Damien Hirst Photo: David x Prutting/PatrickMcMullan.com

Mary Moore, the daughter of formidable British sculptor Henry Moore, says super-star artist Damien Hirst has set back art by 100 years, reports the Guardian. The artist’s daughter was presenting a major survey of her father’s work at Yorkshire Sculpture Park.

“What he [Henry Moore] did was come along and take it out of the frame in a very weird way,” Moore told the Guardian, “I think Damien Hirst put it back in the bloody frame and art is all now in the frame and what you forget is how radical it is that it’s not in the frame.”

Moore also spoke about how Hirst and other artists set art back because their works rely on titles, wall text, and the (presumably gallery) “cubes.” Her father’s work, on the other hand, she said, is more instinctual and multifaceted. “Art has gone back into a frame, it has gone back to being a contextual, narrative thing, which is actually where we were with the pre-Raphaelites.”

She also told the newspaper: “We don’t look at things, it’s terrifying, it’s happening more and more and more. People see two-dimensionally on their phones and laptops and iPads; they don’t see shapes or understand form.”

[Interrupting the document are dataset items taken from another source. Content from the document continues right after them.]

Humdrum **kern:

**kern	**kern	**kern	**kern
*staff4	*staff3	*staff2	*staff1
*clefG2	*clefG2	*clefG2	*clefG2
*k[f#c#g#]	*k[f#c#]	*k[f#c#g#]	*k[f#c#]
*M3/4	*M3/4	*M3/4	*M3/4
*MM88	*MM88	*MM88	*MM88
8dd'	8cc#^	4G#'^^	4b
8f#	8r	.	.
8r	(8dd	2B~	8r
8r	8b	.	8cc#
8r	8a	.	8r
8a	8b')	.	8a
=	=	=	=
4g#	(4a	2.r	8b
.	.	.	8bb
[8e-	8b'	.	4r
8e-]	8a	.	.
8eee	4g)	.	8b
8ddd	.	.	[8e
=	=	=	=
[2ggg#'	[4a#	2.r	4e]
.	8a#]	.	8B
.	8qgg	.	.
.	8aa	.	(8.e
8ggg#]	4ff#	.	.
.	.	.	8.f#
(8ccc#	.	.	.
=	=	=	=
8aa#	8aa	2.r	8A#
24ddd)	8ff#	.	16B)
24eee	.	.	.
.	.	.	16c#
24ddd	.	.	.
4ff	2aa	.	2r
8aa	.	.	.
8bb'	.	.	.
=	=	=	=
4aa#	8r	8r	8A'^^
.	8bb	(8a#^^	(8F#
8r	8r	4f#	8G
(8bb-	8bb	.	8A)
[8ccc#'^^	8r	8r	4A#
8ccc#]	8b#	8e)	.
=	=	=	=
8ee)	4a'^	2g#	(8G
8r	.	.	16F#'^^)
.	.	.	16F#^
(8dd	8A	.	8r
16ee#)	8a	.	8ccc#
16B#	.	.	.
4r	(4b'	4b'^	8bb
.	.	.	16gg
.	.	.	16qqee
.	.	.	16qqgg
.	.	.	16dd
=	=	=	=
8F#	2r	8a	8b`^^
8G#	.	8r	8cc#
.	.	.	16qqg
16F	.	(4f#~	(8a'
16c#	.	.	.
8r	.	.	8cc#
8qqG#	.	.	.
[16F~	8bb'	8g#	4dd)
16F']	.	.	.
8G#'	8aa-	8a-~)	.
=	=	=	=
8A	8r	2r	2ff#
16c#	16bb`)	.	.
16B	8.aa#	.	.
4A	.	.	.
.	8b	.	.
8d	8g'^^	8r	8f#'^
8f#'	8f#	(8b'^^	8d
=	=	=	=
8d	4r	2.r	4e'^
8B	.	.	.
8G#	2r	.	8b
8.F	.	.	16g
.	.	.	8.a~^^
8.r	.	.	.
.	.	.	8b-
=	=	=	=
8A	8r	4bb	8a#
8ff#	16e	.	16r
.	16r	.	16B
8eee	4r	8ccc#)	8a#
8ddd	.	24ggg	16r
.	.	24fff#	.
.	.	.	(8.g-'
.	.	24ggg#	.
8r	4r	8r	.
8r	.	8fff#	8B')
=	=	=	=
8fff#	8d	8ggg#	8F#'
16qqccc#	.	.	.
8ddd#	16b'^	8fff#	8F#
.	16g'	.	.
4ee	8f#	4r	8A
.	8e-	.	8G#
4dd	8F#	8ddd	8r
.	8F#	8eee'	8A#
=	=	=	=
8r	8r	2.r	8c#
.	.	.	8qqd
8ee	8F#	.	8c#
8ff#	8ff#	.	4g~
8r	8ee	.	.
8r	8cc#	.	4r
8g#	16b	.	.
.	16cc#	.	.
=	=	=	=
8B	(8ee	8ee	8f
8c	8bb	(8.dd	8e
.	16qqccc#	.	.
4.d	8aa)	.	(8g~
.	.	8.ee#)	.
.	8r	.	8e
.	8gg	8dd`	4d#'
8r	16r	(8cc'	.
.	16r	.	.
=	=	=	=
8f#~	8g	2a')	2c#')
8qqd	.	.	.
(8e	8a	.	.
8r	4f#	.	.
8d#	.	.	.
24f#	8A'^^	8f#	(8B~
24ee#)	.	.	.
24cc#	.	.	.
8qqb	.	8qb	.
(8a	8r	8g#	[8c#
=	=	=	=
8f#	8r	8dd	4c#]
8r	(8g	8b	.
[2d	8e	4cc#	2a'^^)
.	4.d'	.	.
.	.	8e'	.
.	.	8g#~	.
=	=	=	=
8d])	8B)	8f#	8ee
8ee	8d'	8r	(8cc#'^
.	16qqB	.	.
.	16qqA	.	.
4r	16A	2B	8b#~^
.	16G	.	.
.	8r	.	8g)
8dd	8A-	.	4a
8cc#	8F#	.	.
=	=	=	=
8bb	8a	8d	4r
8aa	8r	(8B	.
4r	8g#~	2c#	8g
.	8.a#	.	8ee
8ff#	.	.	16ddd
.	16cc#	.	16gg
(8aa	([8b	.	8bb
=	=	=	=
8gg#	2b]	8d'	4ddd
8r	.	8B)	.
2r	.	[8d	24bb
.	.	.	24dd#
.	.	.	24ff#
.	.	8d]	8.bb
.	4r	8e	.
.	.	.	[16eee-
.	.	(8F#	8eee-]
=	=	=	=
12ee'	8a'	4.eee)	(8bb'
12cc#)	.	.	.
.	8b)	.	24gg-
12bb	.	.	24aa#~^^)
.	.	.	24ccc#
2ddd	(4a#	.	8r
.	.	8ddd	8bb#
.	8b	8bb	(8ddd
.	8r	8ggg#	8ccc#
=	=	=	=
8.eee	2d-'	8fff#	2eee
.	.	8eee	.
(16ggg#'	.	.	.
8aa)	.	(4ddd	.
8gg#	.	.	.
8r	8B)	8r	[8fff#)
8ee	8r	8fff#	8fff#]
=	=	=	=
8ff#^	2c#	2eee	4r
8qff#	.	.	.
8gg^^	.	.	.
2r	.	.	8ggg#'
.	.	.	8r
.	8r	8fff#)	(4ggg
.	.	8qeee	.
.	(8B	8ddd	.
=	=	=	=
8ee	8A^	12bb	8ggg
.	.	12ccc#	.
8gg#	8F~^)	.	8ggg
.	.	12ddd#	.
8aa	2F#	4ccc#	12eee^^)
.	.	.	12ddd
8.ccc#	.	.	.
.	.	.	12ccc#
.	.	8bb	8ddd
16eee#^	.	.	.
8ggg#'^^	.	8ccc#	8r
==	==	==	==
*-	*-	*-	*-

The exhibition at Yorkshire Sculpture Park explores how Moore’s work interacts with land. On view will be more than 120 indoor and outdoor works, as well as the artist’s personal sketches and artefacts of which will be curated by Moore herself. The exhibition location is dear to the Moore family for two reasons: Henry Moore was born 15 miles away, in Castleford, in 1898, and during the 1970s he played a significant role in turning the Yorkshire Sculpture Park into what it is today.